» Selected text:
◇ ◇ ◇ ◇

I was reading YES! magazine online, and happened on an overview of David Korten's book, Agenda for a New Economy. This is an excerpt of the article:

To bring down the institutions of Empire, we must begin to build the rules, relationships, and institutions of a New Economy. These must be lived into being from the bottom up.

So how do you know whether your work is contributing to a big-picture outcome? If you can answer yes to any one of the following five questions, then be assured that it is.

  1. Does it help discredit a false cultural story fabricated to legitimize relationships of domination and exploitation and to replace it with a true story describing unrealized possibilities for growing the real wealth of healthy communities?
  2. Is it connecting others of the movement’s millions of leaders who didn’t previously know one another, helping them find common cause and build relationships of mutual trust that allow them to speak honestly from their hearts and to know that they can call on one another for support when needed?
  3. Is it creating and expanding liberated social spaces in which people experience the freedom and support to experiment with living the creative, cooperative, self-organizing relationships of the new story they seek to bring into the larger culture?
  4. Is it providing a public demonstration of the possibilities of a real-wealth economy?
  5. Is it mobilizing support for a rule change that will shift the balance of power from the people and institutions of the Wall Street phantom-wealth economy to the people and institutions of living-wealth Main Street economies?

These are useful guidelines for setting both individual and group priorities. Bear in mind that in a systems-change undertaking of this magnitude, there is no magic bullet and no one is going to make it happen on their own, so don’t be discouraged if the world looks much the same today despite your special and heroic effort yesterday. It took five thousand years to create the mess we are in today. It will take more than a few days to set it right.

◇ ◇ ◇ ◇

» Data provided:
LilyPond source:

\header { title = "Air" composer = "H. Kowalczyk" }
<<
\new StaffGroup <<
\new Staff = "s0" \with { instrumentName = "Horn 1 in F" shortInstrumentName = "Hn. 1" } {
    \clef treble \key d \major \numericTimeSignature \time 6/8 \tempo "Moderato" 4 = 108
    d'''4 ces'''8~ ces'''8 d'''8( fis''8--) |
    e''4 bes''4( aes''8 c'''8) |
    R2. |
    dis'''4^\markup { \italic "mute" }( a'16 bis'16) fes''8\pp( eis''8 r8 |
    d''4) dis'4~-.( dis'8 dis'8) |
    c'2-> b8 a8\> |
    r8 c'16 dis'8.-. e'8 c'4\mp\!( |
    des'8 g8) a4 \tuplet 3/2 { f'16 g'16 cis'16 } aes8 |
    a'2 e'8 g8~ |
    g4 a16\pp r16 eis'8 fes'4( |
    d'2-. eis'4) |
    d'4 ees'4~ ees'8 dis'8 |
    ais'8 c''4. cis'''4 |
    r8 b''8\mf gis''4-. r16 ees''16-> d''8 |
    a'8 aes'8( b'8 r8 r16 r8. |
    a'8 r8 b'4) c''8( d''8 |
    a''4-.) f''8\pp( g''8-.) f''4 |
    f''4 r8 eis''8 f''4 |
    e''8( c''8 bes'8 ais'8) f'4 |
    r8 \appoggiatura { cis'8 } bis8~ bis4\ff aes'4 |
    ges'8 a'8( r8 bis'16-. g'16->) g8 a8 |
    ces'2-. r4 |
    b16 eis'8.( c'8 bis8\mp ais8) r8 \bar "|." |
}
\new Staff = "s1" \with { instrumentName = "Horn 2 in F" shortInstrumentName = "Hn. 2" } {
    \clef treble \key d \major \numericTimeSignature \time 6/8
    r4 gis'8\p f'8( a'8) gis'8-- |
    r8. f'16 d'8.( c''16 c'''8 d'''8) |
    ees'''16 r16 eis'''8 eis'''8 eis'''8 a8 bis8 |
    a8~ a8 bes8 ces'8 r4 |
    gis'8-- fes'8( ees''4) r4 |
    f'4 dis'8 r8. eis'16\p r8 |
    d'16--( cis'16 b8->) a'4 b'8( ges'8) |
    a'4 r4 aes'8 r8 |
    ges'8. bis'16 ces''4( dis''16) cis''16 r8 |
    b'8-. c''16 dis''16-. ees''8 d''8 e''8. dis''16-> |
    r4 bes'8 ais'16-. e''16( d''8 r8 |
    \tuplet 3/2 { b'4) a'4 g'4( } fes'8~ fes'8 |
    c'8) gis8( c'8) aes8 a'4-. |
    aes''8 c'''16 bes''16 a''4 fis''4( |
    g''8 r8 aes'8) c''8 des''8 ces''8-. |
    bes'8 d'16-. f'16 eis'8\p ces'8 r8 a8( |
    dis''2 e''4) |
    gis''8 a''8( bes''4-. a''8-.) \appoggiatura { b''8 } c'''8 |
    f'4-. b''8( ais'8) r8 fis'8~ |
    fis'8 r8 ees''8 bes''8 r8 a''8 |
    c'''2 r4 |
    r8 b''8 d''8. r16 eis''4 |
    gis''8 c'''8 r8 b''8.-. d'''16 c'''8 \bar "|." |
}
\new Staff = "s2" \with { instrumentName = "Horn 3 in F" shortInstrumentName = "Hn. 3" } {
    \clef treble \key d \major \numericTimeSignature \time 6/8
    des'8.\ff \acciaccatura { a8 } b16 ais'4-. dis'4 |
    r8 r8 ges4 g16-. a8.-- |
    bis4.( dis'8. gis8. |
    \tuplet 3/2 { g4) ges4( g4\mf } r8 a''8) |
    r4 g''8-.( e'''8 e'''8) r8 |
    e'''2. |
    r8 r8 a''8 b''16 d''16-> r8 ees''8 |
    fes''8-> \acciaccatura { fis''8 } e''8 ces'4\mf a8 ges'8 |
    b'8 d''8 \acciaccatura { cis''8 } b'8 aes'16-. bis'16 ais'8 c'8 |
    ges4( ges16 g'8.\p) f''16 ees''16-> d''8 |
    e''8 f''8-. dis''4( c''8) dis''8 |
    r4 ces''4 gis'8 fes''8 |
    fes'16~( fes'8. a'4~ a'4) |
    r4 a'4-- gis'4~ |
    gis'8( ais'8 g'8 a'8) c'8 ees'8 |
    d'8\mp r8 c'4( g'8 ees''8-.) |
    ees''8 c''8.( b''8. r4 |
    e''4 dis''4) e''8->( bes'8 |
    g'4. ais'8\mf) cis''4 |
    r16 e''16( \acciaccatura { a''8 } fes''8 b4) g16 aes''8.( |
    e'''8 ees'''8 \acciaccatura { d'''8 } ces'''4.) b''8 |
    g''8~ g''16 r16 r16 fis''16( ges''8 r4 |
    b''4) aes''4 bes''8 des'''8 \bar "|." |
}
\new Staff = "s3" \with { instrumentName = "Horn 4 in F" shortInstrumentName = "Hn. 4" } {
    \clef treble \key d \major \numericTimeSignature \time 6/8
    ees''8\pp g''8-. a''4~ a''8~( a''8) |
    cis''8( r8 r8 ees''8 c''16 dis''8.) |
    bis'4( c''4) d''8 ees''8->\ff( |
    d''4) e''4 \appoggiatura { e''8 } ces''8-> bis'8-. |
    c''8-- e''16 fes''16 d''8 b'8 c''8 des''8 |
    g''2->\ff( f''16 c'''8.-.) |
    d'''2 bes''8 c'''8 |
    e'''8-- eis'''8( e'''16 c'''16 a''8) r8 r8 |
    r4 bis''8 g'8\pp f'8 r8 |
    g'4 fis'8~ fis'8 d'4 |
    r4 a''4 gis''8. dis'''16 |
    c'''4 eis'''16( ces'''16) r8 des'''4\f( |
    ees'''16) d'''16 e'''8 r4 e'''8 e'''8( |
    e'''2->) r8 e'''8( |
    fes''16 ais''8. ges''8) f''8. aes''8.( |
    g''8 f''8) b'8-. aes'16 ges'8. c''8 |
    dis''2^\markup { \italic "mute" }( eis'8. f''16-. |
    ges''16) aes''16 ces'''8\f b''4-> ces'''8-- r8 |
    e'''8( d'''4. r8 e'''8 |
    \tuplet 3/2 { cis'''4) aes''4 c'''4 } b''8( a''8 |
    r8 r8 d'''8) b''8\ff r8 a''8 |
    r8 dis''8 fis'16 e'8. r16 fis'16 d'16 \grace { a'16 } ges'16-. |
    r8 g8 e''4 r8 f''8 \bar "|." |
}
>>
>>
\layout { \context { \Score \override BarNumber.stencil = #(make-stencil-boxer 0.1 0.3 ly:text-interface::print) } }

◇ ◇ ◇ ◇

» Exercises to complete:
a – Can you sum up the New Economy text in two sentences?
b – How would you put this sentence from the New Economy text into Spanish: "It took five thousand years to create the mess we are in today."?
Answer from the text alone.

» Solutions to each task:
a – The text quotes an article on David Korten's book Agenda for a New Economy, which says that bringing down the institutions of Empire requires building a New Economy from the bottom up, and lists five questions for judging whether one's work contributes to that outcome. It calls these questions useful guidelines for setting priorities and urges readers not to be discouraged by slow progress, since the present mess took five thousand years to create.

b – Se necesitaron cinco mil años para crear el desastre en el que estamos hoy.